**Task material**
'''
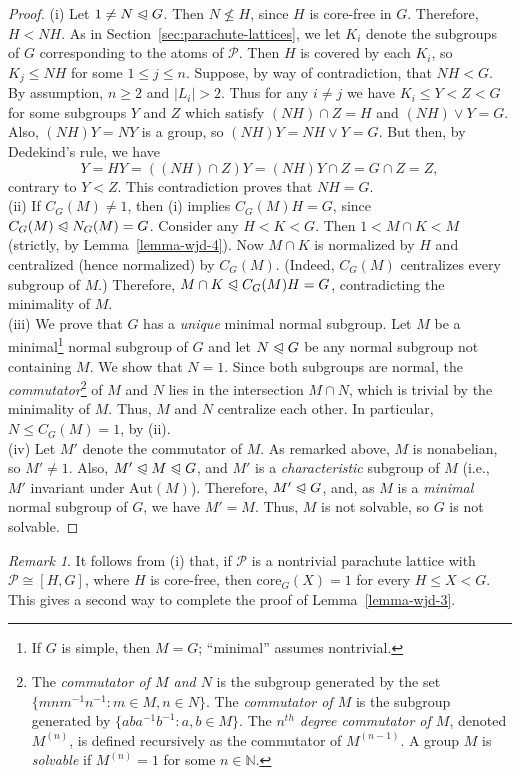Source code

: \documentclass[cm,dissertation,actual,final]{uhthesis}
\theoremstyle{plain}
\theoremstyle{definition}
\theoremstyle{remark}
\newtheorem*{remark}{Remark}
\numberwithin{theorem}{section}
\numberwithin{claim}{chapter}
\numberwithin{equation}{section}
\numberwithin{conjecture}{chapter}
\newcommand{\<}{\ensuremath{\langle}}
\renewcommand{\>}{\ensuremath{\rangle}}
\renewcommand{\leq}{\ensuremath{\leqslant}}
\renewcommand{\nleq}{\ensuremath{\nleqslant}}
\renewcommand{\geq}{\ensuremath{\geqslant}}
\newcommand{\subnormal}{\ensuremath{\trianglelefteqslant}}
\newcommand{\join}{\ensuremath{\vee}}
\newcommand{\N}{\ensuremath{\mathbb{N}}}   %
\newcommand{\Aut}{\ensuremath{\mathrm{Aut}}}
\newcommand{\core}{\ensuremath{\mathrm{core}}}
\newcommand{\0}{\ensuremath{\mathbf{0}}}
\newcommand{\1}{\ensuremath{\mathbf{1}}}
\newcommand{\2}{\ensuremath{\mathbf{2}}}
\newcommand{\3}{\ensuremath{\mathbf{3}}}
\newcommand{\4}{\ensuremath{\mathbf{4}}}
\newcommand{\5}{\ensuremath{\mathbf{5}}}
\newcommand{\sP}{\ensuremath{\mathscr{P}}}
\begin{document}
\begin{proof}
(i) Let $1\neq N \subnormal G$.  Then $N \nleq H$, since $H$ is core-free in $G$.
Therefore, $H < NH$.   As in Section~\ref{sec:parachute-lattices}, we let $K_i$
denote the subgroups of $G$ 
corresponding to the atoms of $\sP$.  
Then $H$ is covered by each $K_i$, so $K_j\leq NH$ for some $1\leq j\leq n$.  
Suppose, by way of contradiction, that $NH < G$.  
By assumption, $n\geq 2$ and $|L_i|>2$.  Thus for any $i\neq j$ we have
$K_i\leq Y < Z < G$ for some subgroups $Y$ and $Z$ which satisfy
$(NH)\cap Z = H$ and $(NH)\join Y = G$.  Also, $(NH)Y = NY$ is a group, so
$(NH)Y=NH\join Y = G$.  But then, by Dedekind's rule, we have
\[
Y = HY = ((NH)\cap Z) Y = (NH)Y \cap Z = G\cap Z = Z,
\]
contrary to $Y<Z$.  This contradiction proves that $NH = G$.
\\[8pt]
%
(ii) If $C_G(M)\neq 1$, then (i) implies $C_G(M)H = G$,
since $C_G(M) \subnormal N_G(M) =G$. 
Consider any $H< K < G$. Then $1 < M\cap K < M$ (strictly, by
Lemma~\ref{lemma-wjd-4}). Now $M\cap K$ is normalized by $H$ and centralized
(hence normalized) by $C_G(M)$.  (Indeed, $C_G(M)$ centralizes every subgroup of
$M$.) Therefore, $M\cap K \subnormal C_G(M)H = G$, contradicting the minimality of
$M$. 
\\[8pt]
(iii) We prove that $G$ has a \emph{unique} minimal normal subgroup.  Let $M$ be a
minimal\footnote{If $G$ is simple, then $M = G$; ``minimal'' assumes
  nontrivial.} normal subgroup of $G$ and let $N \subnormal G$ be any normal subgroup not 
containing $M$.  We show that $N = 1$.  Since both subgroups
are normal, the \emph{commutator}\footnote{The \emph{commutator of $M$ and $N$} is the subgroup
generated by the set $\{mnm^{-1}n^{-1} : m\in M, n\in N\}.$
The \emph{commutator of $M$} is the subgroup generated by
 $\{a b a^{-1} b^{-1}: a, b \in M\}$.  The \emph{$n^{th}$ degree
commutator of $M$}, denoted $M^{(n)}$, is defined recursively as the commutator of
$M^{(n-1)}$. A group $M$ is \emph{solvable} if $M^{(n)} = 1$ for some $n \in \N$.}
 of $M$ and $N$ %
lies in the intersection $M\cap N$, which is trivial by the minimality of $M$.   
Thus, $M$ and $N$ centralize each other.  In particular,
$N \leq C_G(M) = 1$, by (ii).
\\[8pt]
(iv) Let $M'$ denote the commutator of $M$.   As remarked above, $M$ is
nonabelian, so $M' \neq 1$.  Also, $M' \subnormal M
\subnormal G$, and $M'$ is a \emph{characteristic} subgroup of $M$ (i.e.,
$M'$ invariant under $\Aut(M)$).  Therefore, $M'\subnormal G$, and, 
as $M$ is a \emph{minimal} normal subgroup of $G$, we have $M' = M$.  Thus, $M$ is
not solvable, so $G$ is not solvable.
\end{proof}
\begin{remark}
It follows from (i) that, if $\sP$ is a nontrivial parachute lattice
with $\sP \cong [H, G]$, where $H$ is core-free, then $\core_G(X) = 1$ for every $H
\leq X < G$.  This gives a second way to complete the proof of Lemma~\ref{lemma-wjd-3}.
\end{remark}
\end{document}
'''
**Work required**
Run a filter over the data above and keep each line that contains the word "minimality".

**Answer to the exercise**
$M$.) Therefore, $M\cap K \subnormal C_G(M)H = G$, contradicting the minimality of
lies in the intersection $M\cap N$, which is trivial by the minimality of $M$.   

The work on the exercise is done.